> Your task:
Check every line of the data for the word "News", and copy those that have it.
▬▬▬▬▬▬▬▬▬▬
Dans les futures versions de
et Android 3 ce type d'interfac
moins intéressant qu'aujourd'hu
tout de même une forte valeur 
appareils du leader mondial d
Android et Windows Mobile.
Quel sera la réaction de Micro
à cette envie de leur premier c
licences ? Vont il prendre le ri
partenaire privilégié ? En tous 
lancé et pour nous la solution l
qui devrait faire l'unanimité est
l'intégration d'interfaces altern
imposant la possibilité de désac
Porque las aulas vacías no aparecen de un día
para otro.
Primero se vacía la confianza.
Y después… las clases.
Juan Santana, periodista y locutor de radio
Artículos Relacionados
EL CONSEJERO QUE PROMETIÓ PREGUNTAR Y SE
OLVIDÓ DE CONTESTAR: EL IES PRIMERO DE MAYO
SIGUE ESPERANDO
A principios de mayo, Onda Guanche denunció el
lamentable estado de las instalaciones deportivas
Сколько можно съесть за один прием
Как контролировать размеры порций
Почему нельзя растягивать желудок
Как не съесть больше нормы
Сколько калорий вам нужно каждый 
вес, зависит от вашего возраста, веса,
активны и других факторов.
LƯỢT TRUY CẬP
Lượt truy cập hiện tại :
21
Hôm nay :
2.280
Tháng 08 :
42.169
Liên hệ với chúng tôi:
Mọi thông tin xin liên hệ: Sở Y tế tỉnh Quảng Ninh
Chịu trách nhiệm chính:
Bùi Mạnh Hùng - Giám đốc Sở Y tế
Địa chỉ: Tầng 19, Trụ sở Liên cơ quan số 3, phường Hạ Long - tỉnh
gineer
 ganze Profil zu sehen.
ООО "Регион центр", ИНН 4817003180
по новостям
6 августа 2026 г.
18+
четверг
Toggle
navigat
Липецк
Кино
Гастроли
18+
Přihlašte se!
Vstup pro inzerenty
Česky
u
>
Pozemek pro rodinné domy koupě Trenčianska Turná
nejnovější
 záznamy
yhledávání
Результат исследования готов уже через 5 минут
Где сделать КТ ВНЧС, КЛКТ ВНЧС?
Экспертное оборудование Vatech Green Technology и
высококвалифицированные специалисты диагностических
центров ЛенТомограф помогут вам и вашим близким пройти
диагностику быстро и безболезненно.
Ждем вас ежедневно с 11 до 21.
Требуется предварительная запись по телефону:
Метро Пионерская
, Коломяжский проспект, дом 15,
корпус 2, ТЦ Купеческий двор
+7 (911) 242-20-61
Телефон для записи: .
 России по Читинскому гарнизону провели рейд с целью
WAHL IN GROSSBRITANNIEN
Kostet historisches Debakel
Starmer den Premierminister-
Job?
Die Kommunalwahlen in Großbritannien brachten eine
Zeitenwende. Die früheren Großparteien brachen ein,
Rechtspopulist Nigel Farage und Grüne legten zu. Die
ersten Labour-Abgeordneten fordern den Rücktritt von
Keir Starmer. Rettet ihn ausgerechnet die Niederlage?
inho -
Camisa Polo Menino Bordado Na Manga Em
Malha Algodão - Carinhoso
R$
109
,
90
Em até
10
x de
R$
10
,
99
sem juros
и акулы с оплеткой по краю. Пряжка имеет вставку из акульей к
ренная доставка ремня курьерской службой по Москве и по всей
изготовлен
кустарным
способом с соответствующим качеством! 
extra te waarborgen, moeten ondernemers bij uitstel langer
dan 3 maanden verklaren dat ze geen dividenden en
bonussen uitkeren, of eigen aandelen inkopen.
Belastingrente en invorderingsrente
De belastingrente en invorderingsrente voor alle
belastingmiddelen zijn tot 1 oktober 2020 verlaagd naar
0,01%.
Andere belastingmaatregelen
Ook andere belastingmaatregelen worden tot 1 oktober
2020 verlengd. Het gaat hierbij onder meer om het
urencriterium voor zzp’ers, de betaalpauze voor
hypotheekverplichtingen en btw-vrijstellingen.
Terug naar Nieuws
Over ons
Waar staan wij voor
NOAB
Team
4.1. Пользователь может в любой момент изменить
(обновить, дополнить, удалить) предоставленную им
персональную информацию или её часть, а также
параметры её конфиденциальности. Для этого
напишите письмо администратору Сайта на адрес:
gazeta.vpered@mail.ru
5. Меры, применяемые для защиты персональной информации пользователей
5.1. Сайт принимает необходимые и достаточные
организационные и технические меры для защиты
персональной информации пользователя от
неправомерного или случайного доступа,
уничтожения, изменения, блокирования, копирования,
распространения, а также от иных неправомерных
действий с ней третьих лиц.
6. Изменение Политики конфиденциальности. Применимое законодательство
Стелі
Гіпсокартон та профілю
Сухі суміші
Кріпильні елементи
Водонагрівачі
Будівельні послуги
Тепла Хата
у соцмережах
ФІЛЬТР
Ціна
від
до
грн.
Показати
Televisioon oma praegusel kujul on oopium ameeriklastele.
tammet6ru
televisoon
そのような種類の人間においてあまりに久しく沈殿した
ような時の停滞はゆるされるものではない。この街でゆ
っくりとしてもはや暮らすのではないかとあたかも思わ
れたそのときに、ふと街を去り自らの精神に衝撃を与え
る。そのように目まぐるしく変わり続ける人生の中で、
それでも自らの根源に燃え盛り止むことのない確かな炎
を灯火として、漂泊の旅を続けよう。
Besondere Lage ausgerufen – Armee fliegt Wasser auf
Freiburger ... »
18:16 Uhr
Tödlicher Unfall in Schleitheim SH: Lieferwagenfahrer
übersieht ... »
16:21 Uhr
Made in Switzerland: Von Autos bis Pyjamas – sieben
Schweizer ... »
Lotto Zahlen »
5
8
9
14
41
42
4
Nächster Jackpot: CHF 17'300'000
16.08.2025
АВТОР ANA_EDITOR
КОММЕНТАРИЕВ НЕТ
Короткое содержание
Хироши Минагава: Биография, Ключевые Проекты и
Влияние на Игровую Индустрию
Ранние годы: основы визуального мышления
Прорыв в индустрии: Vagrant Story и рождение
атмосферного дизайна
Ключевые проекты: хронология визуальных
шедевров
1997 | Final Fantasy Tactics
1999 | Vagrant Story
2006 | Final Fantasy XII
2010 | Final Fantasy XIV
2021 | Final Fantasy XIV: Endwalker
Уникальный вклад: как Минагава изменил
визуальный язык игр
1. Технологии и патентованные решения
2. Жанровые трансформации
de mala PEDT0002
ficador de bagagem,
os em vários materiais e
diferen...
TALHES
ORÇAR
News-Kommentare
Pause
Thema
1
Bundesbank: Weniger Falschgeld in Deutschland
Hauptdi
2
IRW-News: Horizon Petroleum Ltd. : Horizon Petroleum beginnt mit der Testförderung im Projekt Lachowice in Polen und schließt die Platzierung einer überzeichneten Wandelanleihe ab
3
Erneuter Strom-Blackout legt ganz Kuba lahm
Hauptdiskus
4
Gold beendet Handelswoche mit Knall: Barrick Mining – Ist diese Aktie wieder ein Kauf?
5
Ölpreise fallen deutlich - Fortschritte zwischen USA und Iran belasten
▬▬▬▬▬▬▬▬▬▬
> Your response:
News-Kommentare
IRW-News: Horizon Petroleum Ltd. : Horizon Petroleum beginnt mit der Testförderung im Projekt Lachowice in Polen und schließt die Platzierung einer überzeichneten Wandelanleihe ab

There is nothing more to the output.